● To do
Print the data below exactly, but only the lines from the one containing "Trabzon Nöbetçi Eczaneler" down to the one containing "Haber Arşivi", inclusive.

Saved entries
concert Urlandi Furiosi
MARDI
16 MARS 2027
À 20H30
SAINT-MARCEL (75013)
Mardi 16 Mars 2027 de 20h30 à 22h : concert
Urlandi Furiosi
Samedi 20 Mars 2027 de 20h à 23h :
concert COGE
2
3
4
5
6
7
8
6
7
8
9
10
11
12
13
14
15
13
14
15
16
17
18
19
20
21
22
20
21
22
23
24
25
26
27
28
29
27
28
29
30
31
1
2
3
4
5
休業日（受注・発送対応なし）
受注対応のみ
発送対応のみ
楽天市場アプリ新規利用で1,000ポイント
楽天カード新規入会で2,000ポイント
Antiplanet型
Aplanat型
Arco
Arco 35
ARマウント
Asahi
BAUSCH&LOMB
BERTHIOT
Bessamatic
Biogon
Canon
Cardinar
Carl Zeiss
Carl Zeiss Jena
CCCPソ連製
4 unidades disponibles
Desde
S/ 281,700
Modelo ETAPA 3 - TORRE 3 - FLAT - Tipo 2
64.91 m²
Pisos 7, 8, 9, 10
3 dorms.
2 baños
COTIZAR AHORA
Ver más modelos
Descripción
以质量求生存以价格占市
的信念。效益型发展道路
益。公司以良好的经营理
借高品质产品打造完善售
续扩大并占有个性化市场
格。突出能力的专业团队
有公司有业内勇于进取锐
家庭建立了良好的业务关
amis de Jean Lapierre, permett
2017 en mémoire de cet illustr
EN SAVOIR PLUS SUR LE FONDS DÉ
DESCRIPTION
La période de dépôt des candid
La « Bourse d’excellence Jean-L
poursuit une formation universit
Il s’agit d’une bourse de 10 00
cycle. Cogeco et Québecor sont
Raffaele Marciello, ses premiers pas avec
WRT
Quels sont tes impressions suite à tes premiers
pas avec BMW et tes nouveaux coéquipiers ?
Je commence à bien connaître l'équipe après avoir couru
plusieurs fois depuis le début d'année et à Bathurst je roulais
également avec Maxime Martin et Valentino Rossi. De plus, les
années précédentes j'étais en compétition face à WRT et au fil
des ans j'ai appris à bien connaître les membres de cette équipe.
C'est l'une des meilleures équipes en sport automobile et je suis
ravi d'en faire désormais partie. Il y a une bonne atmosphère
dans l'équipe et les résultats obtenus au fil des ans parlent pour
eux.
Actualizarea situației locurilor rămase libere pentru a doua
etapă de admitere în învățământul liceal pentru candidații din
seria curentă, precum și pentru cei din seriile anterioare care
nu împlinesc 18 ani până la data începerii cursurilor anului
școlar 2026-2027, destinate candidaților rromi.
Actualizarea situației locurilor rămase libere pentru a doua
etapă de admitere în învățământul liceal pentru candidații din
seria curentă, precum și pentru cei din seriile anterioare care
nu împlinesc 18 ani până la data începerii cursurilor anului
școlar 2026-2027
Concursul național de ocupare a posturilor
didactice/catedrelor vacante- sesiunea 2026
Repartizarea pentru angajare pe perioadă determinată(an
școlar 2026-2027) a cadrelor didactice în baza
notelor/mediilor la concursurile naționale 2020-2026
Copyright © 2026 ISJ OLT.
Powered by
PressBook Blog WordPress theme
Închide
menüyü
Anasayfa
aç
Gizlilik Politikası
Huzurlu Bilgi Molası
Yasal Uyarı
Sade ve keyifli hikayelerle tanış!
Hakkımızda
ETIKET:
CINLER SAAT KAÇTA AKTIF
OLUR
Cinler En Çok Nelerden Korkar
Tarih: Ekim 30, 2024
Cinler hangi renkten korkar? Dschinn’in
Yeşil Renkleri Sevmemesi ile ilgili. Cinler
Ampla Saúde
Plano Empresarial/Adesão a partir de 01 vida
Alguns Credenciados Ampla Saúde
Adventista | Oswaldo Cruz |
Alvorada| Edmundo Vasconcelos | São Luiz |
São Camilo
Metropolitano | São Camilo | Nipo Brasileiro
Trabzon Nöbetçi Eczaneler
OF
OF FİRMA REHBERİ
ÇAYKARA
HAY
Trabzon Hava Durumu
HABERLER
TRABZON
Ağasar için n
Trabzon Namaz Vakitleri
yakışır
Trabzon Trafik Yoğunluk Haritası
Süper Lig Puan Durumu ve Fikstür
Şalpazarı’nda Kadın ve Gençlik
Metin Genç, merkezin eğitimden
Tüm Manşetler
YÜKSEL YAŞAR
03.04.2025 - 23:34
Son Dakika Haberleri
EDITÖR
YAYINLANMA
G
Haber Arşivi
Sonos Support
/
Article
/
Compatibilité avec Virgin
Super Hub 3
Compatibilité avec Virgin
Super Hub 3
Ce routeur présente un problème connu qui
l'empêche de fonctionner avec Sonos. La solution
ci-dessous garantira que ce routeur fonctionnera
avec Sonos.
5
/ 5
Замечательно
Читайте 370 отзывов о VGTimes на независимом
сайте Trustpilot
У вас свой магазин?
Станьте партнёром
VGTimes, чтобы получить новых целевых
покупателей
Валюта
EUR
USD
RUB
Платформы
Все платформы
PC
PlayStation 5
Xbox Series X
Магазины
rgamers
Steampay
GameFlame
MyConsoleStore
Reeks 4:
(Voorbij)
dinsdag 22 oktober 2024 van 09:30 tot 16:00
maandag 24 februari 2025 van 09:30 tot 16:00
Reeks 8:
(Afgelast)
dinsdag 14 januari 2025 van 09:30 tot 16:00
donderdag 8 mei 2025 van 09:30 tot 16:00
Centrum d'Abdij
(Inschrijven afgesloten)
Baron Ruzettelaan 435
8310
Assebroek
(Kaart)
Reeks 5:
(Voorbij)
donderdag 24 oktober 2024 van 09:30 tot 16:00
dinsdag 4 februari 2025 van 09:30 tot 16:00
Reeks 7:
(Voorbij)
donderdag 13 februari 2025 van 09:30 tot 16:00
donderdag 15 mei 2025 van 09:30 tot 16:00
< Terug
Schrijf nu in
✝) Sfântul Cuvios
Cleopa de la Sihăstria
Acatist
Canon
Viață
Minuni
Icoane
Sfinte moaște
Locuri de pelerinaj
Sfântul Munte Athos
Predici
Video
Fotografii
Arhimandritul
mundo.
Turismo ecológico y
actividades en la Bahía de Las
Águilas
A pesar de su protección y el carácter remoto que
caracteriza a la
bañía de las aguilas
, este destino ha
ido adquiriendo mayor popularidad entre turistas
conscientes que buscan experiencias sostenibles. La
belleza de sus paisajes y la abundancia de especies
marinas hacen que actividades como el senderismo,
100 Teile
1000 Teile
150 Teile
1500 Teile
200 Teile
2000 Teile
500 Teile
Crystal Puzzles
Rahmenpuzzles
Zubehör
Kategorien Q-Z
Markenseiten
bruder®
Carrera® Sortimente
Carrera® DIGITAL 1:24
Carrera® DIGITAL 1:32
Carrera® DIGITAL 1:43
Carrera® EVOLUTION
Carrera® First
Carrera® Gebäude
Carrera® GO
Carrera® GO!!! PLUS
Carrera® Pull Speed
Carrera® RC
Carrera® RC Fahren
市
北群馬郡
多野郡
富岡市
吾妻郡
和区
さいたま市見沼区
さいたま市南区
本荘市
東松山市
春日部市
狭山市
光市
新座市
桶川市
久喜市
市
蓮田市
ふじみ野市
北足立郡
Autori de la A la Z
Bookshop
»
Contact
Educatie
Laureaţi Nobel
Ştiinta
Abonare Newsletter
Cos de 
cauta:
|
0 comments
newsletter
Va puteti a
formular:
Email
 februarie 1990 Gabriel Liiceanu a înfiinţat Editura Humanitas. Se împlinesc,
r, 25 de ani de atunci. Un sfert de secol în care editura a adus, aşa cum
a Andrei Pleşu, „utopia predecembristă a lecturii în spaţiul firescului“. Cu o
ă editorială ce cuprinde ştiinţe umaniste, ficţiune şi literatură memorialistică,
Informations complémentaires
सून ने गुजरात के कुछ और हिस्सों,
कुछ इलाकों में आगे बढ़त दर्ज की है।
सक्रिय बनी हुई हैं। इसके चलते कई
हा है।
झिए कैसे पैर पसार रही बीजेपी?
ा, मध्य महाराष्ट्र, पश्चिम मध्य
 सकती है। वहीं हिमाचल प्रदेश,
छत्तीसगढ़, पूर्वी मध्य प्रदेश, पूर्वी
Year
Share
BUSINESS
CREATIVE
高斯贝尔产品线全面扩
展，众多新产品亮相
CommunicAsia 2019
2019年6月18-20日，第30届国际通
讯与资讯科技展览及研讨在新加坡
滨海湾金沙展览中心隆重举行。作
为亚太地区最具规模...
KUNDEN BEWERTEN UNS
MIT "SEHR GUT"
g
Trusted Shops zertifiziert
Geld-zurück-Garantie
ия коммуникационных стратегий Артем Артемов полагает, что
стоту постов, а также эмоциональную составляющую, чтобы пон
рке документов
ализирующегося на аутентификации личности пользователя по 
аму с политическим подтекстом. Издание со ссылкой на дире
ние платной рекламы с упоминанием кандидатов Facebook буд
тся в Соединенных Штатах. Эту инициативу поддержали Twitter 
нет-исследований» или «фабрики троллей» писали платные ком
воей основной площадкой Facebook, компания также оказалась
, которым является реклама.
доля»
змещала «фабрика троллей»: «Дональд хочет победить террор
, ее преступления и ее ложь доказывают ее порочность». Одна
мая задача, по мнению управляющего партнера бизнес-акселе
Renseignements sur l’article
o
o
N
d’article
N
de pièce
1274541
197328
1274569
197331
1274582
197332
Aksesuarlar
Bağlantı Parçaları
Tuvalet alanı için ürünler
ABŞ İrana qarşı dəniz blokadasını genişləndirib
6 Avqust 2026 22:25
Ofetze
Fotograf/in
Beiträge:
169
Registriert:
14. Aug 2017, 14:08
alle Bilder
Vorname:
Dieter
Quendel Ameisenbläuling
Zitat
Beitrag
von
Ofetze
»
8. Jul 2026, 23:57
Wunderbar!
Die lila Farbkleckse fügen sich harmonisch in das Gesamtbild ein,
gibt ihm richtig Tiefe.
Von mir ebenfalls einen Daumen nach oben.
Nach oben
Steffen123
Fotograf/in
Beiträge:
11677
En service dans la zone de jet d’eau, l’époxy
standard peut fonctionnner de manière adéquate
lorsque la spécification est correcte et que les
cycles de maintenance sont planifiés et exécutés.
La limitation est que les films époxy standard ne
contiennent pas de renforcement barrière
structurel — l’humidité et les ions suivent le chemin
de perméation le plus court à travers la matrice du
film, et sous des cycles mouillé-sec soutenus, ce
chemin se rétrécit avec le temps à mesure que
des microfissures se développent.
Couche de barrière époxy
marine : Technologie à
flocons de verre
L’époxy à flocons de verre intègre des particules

● Exercise response
Trabzon Nöbetçi Eczaneler
OF
OF FİRMA REHBERİ
ÇAYKARA
HAY
Trabzon Hava Durumu
HABERLER
TRABZON
Ağasar için n
Trabzon Namaz Vakitleri
yakışır
Trabzon Trafik Yoğunluk Haritası
Süper Lig Puan Durumu ve Fikstür
Şalpazarı’nda Kadın ve Gençlik
Metin Genç, merkezin eğitimden
Tüm Manşetler
YÜKSEL YAŞAR
03.04.2025 - 23:34
Son Dakika Haberleri
EDITÖR
YAYINLANMA
G
Haber Arşivi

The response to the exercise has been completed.